Yet another wrinkle has developed in the fabric of campaign finance reform, this time favoring the non-disclosure of donor information by groups responsible for “electioneering communications.” In a per curiam decision, the three-judge panel of the U.S. Court of Appeals for the District of Columbia Circuit recently reversed a lower court decision that could have forced some political groups to identify all contributors, regardless of whether their contributions were earmarked for campaign advertisements. The dispute arose when the Federal Election Commission seemed to narrow the requirements of the Bipartisan Campaign Reform Act (“BCRA”).

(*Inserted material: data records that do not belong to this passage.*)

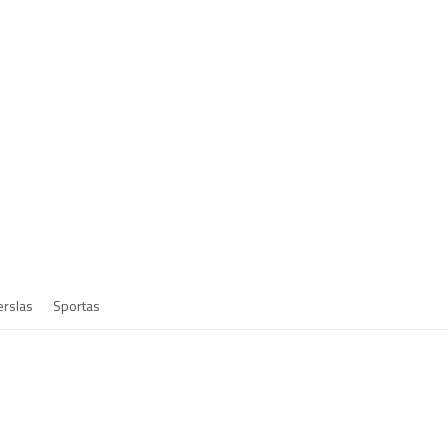
erslas
Sportas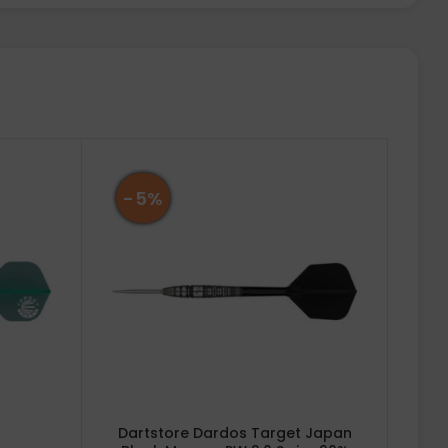
-5%
Dartstore Dardos Target Japan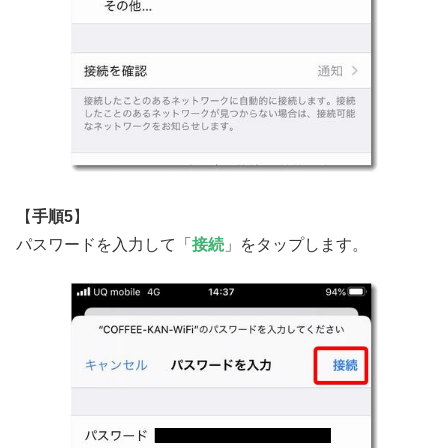
【
手順5
】
パスワードを入力して「
接続
」をタップします。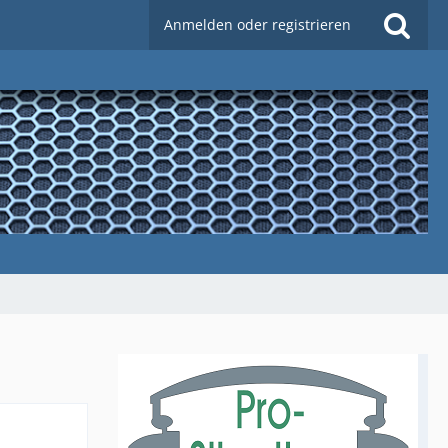
Anmelden oder registrieren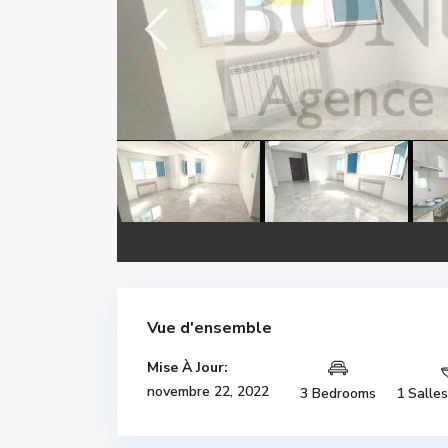
Vue d'ensemble
Mise À Jour:
novembre 22, 2022
3 Bedrooms
1 Salle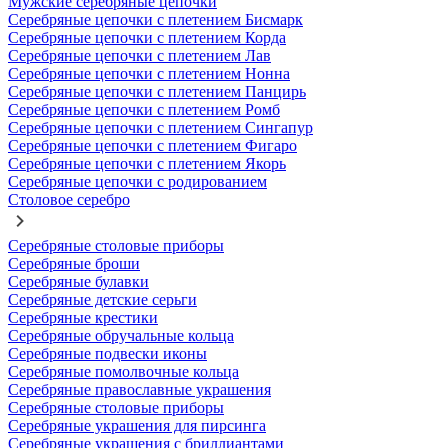
Мужские серебряные цепочки
Серебряные цепочки с плетением Бисмарк
Серебряные цепочки с плетением Корда
Серебряные цепочки с плетением Лав
Серебряные цепочки с плетением Нонна
Серебряные цепочки с плетением Панцирь
Серебряные цепочки с плетением Ромб
Серебряные цепочки с плетением Сингапур
Серебряные цепочки с плетением Фигаро
Серебряные цепочки с плетением Якорь
Серебряные цепочки с родированием
Столовое серебро
Серебряные столовые приборы
Серебряные броши
Серебряные булавки
Серебряные детские серьги
Серебряные крестики
Серебряные обручальные кольца
Серебряные подвески иконы
Серебряные помолвочные кольца
Серебряные православные украшения
Серебряные столовые приборы
Серебряные украшения для пирсинга
Серебряные украшения с бриллиантами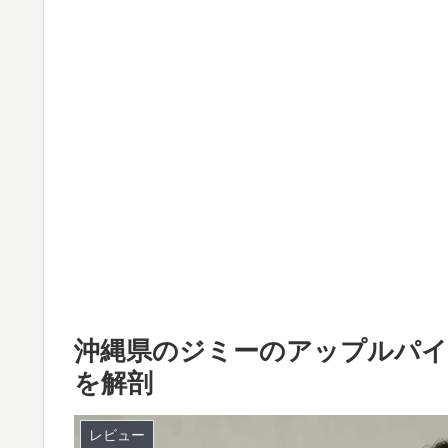
沖縄県のジミーのアップルパイ
を解剖
レビュー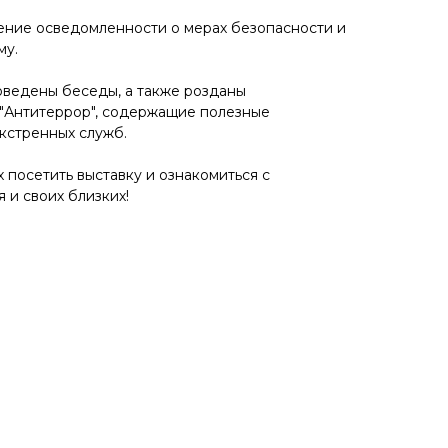
ение осведомленности о мерах безопасности и
му.
оведены беседы, а также розданы
"Антитеррор", содержащие полезные
кстренных служб.
посетить выставку и ознакомиться с
 и своих близких!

The BCRA, also known as McCain-Feingold, required every person who paid more than $10,000 annually for campaign ads to report the names and addresses of “all contributors who contributed an aggregate amount of $1,000 or more . . . .” 2 U.S.C. § 434(f)(1), (f)(2)(F). However, after the Supreme Court’s 2007 decision in FEC v. Wisconsin Right to Life, Inc. (“WRTL”), the FEC promulgated rules that required the above disclosure only when the donation was “made for the purpose of furthering electioneering communications.”

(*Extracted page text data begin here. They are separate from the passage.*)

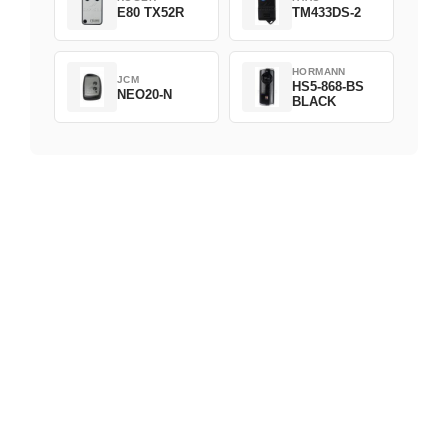
E80 TX52R
TM433DS-2
HORMANN
JCM
HS5-868-BS
NEO20-N
BLACK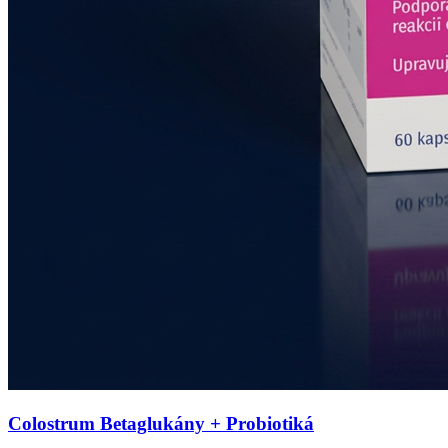
Colostrum Betaglukány + Probiotiká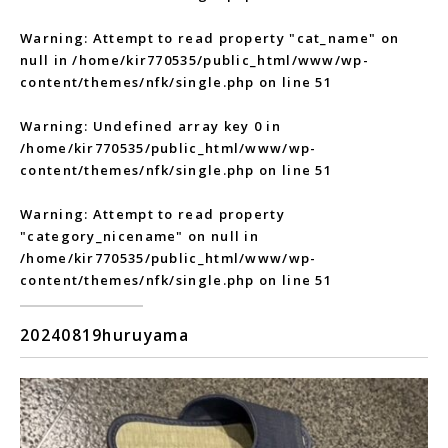
Warning
: Attempt to read property "cat_name" on
null in
/home/kir770535/public_html/www/wp-
content/themes/nfk/single.php
on line
51
Warning
: Undefined array key 0 in
/home/kir770535/public_html/www/wp-
content/themes/nfk/single.php
on line
51
Warning
: Attempt to read property
"category_nicename" on null in
/home/kir770535/public_html/www/wp-
content/themes/nfk/single.php
on line
51
20240819huruyama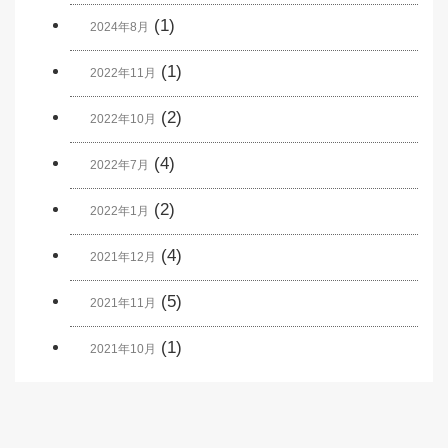
(1)
2024年8月
(1)
2022年11月
(2)
2022年10月
(4)
2022年7月
(2)
2022年1月
(4)
2021年12月
(5)
2021年11月
(1)
2021年10月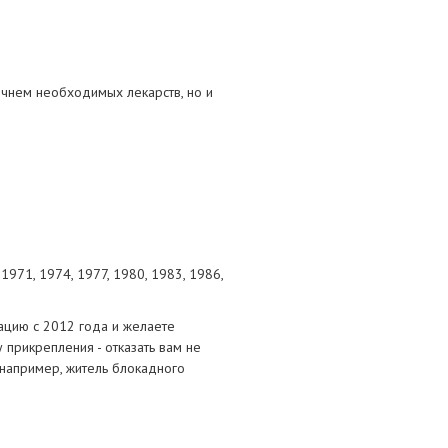
тание
ао, биомороженое
чнем необходимых лекарств, но и
 1971, 1974, 1977, 1980, 1983, 1986,
зацию с 2012 года и желаете
 прикрепления - отказать вам не
(например, житель блокадного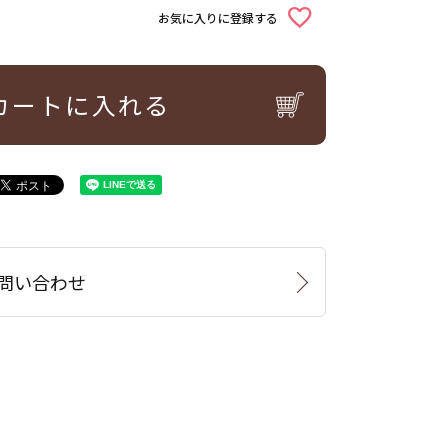
お気に入りに登録する
カートに入れる
問い合わせ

The current dispute arose in 2011 when Rep. Christopher Van Hollen (D-MD) challenged the FEC’s disclosure rules. Rep. Van Hollen argued that the FEC rule created a loophole, allowing political groups to avoid disclosure unless their donors specifically earmarked their contributions for the use of campaign ads. In response, the FEC noted that the disputed rule addressed an ambiguity in the BCRA created after the Supreme Court’s decision in WRTL. Ultimately, the Court of Appeals was persuaded that the changes wrought by WRTL and Citizens United rendered the BCRA ambiguous on this precise question, raising the question of whether to defer to the FEC’s interpretation of the disclosure rules.

Under Chevron U.S.A., Inc. v. Natural Resources Defense Council, Inc., whether deference is owed to an agency’s interpretation of a statute it administers depends on: (1) whether the statute evinces the intent of Congress; and (2) whether the agency’s interpretation manifests a permissible construction of the statute, if the statute is ambiguous. Having found the statute to be ambiguous, the FEC’s disclosure rules have survived the first question. However, the FEC did not participate in the appeal, preventing further analysis under the second question.

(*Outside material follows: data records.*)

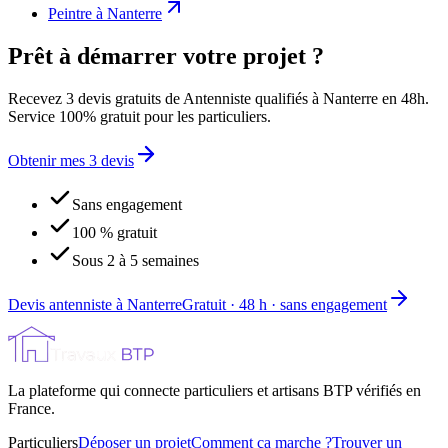
Peintre
à
Nanterre
Prêt à démarrer votre projet ?
Recevez 3 devis gratuits de Antenniste qualifiés à Nanterre en 48h.
Service 100% gratuit pour les particuliers.
Obtenir mes 3 devis
Sans engagement
100 % gratuit
Sous 2 à 5 semaines
Devis antenniste à Nanterre
Gratuit · 48 h · sans engagement
La plateforme qui connecte particuliers et artisans BTP vérifiés en
France.
Particuliers
Déposer un projet
Comment ça marche ?
Trouver un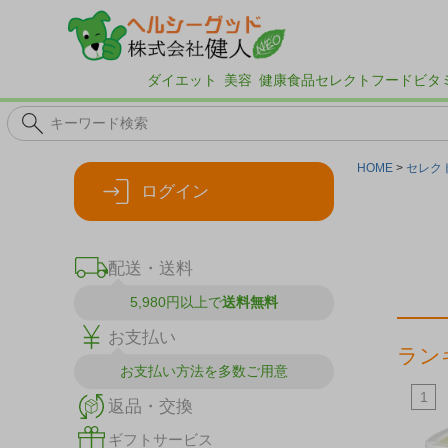
ダイエット
美容
健康食品
セレクトフード
ビタ
HOME
セレク
ログイン
配送・送料
5,980円以上で
送料無料
お支払い
ラン
お支払い方法を
多数ご用意
9
10
1
返品・交換
ギフトサービス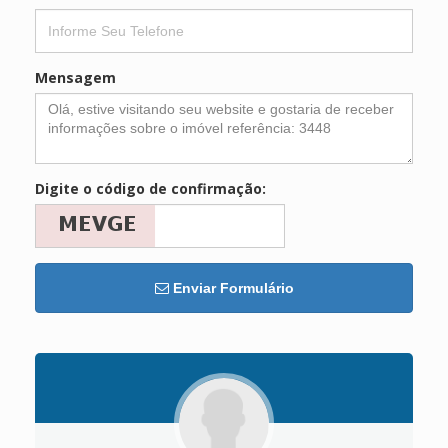
Mensagem
Digite o código de confirmação:
Enviar Formulário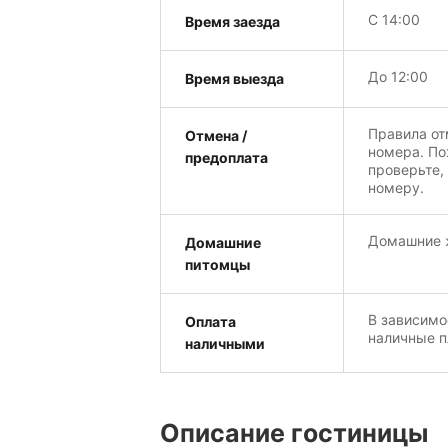
С 14:00
Время заезда
До 12:00
Время выезда
Правила от
Отмена /
номера. По
предоплата
проверьте,
номеру.
Домашние ж
Домашние
питомцы
В зависимо
Оплата
наличные п
наличными
Описание гостиницы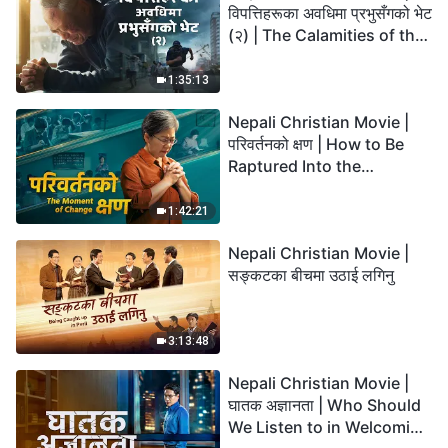
विपत्तिहरूका अवधिमा प्रभुसँगको भेट
(२) | The Calamities of the
Last Days Arrive. How Can
We Enter the Kingdom of
1:35:13
God?
Nepali Christian Movie |
परिवर्तनको क्षण | How to Be
Raptured Into the
Kingdom of Heaven
1:42:21
Nepali Christian Movie |
सङ्कटका बीचमा उठाई लगिनु
3:13:48
Nepali Christian Movie |
घातक अज्ञानता | Who Should
We Listen to in Welcoming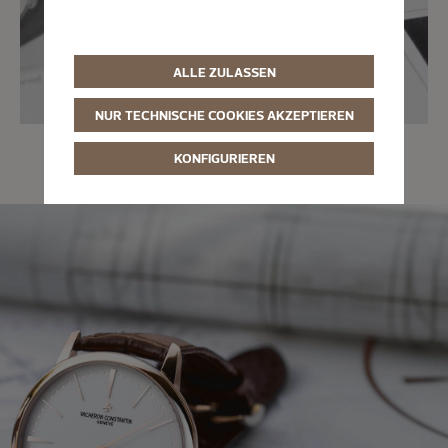
ALLE ZULASSEN
NUR TECHNISCHE COOKIES AKZEPTIEREN
KONFIGURIEREN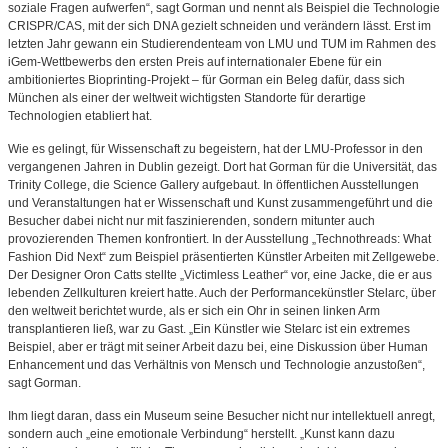
soziale Fragen aufwerfen“, sagt Gorman und nennt als Beispiel die Technologie
CRISPR/CAS, mit der sich DNA gezielt schneiden und verändern lässt. Erst im
letzten Jahr gewann ein Studierendenteam von LMU und TUM im Rahmen des
iGem-Wettbewerbs den ersten Preis auf internationaler Ebene für ein
ambitioniertes Bioprinting-Projekt – für Gorman ein Beleg dafür, dass sich
München als einer der weltweit wichtigsten Standorte für derartige
Technologien etabliert hat.
Wie es gelingt, für Wissenschaft zu begeistern, hat der LMU-Professor in den
vergangenen Jahren in Dublin gezeigt. Dort hat Gorman für die Universität, das
Trinity College, die Science Gallery aufgebaut. In öffentlichen Ausstellungen
und Veranstaltungen hat er Wissenschaft und Kunst zusammengeführt und die
Besucher dabei nicht nur mit faszinierenden, sondern mitunter auch
provozierenden Themen konfrontiert. In der Ausstellung „Technothreads: What
Fashion Did Next“ zum Beispiel präsentierten Künstler Arbeiten mit Zellgewebe.
Der Designer Oron Catts stellte „Victimless Leather“ vor, eine Jacke, die er aus
lebenden Zellkulturen kreiert hatte. Auch der Performancekünstler Stelarc, über
den weltweit berichtet wurde, als er sich ein Ohr in seinen linken Arm
transplantieren ließ, war zu Gast. „Ein Künstler wie Stelarc ist ein extremes
Beispiel, aber er trägt mit seiner Arbeit dazu bei, eine Diskussion über Human
Enhancement und das Verhältnis von Mensch und Technologie anzustoßen“,
sagt Gorman.
Ihm liegt daran, dass ein Museum seine Besucher nicht nur intellektuell anregt,
sondern auch „eine emotionale Verbindung“ herstellt. „Kunst kann dazu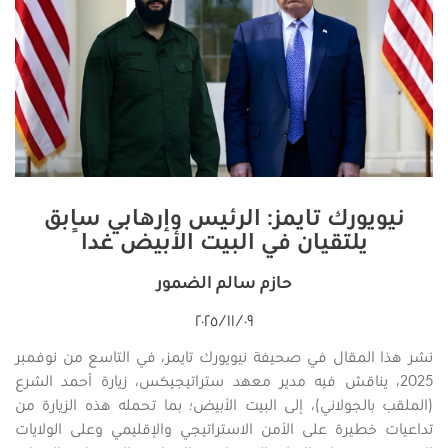
نيويورك تايمز: الرئيس وإرهابي سابق
يلتقيان في البيت الأبيض غداً
حازم سالم الضمور
٠٩‏/١١‏/٢٠٢٥
نشر هذا المقال في صحيفة نيويورك تايمز، في التاسع من نوفمبر
2025، يناقش فيه مدير معهد ستراتيجيكس، زيارة أحمد الشرع
(الملقب بالجولاني)، إلى البيت الأبيض؛ بما تحمله هذه الزيارة من
تداعيات خطيرة على الأمن الاستراتيجي والإقليمي وعلى الولايات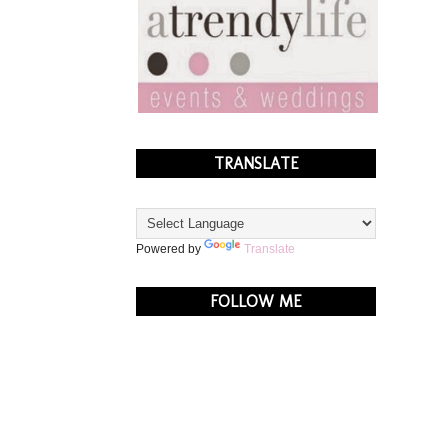
TRANSLATE
Powered by
Translate
FOLLOW ME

Whether these disclosure regulations will survive the second part of Chevron analysis depends in part on how the FEC responds now that the matter has been remanded to the District Court. The Court of Appeals has instructed the FEC to promptly advise the District Court whether it will undertake additional rulemaking, or defend its current regulations and subject them to additional judicial review. Either choice will likely continue to attract the interest of political groups and invite further argument inside and out of court, but the question will likely not be resolved by November.